-- start DATA SUPPLIED --
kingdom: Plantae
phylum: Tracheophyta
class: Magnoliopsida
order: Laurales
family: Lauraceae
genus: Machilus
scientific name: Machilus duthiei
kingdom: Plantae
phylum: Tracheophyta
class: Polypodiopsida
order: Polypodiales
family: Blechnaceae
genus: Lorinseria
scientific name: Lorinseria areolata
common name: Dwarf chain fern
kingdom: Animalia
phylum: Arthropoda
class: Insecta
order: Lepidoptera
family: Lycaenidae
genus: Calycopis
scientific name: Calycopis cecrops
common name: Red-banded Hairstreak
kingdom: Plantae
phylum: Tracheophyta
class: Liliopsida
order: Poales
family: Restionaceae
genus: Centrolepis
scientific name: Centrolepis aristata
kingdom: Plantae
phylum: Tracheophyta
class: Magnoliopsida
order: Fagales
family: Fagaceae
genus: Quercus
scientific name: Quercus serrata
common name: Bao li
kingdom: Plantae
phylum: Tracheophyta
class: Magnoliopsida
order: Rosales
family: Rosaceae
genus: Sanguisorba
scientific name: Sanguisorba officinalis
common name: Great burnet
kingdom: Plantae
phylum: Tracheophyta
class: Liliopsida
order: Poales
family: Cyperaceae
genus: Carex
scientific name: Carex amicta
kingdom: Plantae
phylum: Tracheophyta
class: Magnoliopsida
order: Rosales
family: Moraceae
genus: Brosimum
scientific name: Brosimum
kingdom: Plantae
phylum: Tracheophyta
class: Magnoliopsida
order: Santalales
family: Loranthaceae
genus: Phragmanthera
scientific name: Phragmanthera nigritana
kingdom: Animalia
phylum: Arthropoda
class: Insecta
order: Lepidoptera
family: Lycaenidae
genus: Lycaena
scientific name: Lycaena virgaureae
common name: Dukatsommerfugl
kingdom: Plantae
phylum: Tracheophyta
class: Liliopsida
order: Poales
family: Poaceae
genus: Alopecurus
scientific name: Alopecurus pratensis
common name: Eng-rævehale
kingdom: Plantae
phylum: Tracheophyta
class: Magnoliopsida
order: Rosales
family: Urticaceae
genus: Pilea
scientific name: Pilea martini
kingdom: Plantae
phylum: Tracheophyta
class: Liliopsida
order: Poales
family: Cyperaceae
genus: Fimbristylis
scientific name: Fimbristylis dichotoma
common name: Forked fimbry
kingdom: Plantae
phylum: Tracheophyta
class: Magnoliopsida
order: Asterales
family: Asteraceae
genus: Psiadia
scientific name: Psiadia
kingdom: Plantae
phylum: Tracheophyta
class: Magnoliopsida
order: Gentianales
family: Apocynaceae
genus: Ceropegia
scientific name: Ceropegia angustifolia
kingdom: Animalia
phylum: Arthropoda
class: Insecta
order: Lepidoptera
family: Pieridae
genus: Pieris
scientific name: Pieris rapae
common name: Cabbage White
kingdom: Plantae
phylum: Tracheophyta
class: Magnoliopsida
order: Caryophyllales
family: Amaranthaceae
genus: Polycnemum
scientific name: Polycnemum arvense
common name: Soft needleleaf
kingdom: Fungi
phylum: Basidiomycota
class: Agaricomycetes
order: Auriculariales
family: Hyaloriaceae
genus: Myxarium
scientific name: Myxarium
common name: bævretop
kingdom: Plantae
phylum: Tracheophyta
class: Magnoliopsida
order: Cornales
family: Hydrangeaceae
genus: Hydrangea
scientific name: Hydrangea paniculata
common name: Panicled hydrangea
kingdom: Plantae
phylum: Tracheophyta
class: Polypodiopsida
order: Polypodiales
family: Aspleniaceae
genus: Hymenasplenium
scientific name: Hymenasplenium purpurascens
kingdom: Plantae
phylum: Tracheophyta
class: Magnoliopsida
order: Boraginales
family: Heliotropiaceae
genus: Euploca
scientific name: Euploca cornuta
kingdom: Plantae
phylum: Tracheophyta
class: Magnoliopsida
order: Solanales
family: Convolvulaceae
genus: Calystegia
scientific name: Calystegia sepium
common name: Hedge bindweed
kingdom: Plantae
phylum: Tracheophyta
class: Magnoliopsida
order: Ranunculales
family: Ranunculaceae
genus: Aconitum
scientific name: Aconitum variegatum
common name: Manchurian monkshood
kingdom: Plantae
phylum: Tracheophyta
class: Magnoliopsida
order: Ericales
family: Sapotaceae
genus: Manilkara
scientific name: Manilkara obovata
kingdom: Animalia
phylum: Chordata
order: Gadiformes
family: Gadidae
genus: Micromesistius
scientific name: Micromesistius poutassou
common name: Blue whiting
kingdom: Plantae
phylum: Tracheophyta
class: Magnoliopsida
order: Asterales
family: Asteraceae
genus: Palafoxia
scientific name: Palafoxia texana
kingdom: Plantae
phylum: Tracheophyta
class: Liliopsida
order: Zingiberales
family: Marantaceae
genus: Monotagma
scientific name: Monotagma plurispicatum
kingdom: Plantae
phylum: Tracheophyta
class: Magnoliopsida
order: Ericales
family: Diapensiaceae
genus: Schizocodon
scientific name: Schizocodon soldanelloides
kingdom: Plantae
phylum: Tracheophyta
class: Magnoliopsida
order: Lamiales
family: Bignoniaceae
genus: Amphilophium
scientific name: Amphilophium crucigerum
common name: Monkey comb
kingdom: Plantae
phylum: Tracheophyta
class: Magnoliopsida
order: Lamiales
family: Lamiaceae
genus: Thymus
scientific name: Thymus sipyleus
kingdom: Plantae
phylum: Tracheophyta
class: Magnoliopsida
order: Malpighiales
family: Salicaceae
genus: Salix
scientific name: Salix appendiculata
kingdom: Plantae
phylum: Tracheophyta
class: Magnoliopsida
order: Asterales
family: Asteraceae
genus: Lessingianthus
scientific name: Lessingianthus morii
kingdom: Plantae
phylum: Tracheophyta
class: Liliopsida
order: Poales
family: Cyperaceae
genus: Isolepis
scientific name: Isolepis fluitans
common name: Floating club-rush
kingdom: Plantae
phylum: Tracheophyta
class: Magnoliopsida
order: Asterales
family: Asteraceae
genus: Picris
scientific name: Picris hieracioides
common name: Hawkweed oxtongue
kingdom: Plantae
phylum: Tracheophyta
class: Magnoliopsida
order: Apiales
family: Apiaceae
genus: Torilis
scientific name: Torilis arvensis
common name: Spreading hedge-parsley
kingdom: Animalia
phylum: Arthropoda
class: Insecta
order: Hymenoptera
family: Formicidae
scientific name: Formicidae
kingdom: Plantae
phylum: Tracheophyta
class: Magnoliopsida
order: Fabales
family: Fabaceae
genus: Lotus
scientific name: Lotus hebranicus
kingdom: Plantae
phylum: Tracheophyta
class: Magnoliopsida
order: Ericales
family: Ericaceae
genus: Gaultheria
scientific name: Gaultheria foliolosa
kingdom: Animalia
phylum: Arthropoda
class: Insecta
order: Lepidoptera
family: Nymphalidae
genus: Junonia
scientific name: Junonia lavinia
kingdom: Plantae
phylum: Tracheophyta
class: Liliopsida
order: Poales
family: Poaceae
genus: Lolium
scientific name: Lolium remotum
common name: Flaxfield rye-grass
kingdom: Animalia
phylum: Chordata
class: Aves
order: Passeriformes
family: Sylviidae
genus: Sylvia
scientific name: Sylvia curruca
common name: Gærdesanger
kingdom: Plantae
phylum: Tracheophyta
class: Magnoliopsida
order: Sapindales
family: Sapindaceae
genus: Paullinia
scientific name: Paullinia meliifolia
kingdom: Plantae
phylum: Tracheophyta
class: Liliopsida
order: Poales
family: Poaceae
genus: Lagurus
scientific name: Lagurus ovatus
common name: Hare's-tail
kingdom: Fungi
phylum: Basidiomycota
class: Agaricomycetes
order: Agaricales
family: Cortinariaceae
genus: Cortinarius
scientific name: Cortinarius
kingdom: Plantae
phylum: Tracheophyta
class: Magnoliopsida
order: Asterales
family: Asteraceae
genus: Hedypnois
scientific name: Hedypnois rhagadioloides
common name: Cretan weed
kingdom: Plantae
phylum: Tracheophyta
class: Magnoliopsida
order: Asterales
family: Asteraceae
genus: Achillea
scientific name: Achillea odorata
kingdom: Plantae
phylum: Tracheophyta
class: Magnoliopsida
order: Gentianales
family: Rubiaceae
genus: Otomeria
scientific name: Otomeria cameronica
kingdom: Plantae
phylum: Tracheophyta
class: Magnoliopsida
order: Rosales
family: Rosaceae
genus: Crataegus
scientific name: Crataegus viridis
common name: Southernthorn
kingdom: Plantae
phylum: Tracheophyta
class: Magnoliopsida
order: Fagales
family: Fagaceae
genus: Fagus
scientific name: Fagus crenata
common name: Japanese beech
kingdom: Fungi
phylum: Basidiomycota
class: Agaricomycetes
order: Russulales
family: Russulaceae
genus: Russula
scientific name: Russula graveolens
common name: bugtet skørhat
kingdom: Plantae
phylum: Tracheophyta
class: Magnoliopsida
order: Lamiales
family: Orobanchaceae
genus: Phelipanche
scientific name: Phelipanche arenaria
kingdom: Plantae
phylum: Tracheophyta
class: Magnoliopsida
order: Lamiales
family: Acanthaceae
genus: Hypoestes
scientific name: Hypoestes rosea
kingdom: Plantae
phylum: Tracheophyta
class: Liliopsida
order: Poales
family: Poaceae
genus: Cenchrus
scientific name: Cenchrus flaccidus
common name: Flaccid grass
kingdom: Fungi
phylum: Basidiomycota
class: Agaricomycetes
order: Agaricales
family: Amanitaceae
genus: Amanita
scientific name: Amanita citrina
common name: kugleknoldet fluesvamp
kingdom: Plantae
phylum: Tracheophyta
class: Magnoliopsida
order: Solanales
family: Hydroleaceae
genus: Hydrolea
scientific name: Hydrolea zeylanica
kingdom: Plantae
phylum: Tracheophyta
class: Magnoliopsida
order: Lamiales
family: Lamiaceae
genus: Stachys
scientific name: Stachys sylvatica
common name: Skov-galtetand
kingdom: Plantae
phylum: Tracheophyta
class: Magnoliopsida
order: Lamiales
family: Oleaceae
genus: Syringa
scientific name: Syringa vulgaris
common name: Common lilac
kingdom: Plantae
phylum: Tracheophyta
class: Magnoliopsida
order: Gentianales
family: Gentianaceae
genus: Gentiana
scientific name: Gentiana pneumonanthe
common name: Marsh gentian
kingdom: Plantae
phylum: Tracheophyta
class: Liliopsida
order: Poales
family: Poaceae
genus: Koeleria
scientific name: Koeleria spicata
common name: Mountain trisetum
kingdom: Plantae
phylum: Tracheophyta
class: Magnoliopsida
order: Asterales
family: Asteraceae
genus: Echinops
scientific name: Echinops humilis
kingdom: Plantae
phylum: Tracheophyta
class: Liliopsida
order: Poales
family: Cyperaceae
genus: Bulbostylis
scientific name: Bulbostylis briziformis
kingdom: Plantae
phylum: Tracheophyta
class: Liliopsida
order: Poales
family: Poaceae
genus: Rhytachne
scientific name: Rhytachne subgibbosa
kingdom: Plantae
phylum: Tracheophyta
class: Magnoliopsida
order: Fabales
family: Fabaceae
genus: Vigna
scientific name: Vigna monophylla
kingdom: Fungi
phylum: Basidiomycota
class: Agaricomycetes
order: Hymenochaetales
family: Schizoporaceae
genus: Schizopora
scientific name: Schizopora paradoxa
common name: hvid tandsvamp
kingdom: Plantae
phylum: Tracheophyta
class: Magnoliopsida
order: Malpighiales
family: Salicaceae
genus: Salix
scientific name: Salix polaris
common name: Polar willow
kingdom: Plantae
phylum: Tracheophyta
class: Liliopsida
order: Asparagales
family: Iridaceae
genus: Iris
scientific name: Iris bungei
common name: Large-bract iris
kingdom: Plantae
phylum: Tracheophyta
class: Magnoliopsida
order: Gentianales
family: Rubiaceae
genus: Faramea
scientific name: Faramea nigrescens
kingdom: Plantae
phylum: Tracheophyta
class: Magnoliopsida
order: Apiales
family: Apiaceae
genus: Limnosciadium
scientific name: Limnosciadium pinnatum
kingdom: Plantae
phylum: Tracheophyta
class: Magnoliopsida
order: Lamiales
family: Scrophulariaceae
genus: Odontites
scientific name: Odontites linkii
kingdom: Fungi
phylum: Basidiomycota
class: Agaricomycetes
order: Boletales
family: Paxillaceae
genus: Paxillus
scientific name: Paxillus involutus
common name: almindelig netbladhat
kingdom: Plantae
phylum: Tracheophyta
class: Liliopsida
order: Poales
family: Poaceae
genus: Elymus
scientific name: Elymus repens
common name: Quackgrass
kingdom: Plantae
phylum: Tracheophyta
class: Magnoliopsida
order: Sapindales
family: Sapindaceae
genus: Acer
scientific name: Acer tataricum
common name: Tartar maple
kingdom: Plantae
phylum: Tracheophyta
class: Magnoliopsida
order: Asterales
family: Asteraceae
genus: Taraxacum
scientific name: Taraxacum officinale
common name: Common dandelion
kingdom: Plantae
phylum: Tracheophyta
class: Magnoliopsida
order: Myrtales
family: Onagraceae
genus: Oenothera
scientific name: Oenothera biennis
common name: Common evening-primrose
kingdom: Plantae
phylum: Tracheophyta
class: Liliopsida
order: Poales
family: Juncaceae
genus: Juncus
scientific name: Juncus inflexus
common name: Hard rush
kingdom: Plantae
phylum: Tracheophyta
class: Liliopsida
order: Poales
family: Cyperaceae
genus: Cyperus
-- end DATA SUPPLIED --
**WORK TO COMPLETE:** Copy the material from the line with "scientific name: Acer tataricum" to the line with "order: Myrtales", replacing "phylum" with "division" and leaving everything else as it is.

**EXERCISE SOLUTION:**
scientific name: Acer tataricum
common name: Tartar maple
kingdom: Plantae
division: Tracheophyta
class: Magnoliopsida
order: Asterales
family: Asteraceae
genus: Taraxacum
scientific name: Taraxacum officinale
common name: Common dandelion
kingdom: Plantae
division: Tracheophyta
class: Magnoliopsida
order: Myrtales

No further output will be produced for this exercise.